And thank you for not making fun of my equipment.
I didn't and can't.
My buyers filed objections to things that were obvious when they viewed the house--garage is old, has a manual door so they want a full new garage-- siding has some dents (aluminum..that they called vinyl in their objection letter?) and wants the whole house resided. Pound sand....so my deal is fucked and wife would've killed me for just dropping 2k on first spro setup.
It'll come...one of these days.
Fuck that. Obvious things that were apparent when they made their deposit don't give them the right to get a refund. "We just realized it's a two bedroom house.
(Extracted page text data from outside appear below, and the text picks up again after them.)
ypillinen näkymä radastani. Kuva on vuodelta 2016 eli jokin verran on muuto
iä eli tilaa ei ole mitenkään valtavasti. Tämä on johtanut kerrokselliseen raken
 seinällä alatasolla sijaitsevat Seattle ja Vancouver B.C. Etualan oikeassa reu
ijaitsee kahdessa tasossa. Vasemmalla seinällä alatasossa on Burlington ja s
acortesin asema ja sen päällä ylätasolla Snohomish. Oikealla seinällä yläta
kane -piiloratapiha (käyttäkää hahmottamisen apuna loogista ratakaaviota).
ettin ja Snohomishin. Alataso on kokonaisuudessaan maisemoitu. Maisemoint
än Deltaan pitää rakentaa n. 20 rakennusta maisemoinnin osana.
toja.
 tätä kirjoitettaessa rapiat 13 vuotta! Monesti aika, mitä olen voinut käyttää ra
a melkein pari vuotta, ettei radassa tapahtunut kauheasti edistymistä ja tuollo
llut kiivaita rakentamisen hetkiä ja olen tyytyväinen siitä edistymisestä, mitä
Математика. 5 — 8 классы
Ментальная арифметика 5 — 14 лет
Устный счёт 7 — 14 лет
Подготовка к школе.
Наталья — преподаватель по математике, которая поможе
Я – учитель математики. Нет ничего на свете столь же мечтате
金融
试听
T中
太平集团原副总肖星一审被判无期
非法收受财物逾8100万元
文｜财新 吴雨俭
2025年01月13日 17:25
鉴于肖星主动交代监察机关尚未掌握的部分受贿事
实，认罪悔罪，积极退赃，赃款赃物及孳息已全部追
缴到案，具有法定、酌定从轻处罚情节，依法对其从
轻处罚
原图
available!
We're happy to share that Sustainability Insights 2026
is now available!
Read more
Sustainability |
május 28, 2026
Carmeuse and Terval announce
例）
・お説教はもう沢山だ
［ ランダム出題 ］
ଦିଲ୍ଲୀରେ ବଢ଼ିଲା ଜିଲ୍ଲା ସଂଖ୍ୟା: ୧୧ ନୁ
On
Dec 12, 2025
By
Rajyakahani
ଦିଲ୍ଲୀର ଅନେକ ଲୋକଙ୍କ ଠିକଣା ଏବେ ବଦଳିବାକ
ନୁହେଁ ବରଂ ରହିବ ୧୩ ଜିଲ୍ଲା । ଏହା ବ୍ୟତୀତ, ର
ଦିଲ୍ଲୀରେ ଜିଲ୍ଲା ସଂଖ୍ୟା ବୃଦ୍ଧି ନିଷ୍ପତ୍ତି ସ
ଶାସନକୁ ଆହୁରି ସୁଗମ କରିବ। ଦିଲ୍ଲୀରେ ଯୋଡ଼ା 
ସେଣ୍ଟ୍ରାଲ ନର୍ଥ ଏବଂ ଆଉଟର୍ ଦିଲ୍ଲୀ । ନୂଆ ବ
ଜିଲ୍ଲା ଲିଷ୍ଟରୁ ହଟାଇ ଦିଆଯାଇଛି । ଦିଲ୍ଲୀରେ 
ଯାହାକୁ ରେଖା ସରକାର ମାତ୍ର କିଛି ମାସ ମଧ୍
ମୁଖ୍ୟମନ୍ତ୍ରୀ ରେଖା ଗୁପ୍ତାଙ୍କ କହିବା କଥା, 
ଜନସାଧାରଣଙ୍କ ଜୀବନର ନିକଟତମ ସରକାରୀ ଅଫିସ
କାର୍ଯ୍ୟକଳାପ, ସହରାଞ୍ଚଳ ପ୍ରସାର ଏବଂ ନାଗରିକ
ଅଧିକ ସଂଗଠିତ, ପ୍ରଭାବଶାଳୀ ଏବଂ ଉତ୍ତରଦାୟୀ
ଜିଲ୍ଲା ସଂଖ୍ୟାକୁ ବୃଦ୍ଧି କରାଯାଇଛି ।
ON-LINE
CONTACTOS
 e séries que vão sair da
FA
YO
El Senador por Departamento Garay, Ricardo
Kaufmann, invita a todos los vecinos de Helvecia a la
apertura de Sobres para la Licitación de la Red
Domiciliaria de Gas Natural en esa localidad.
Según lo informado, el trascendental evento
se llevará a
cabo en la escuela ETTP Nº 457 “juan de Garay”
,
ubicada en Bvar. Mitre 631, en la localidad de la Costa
Please add two more bedrooms and a bath or give us our money back." Spend the deposit on the espresso machine.
We're seeing if we can keep the earnest money because it was obvious that there were dents in the siding and the garage was old. They didn't discover shit in inspection except that their inspector sucks (literally wrote that we don't have 100amp service...when our GE box and wiring are clearly marked as 100Amp symmetric / 240 V.) . Will see what real estate lawyer friends say -- doubtful even if it is a dick thing to do. If so that pays for the month or two of mortgage payments it'll set us back.
In CA I’m told you can walk for basically anything. Buyers are not required to do a thorough inspection before placing an offer. That is what the “inspection” is for. Even if something is in plain sight, a buyer may not know the extent or means of remedying. If anything in plain sight was excluded as something to request repair on, dry rot could be a plain sight item.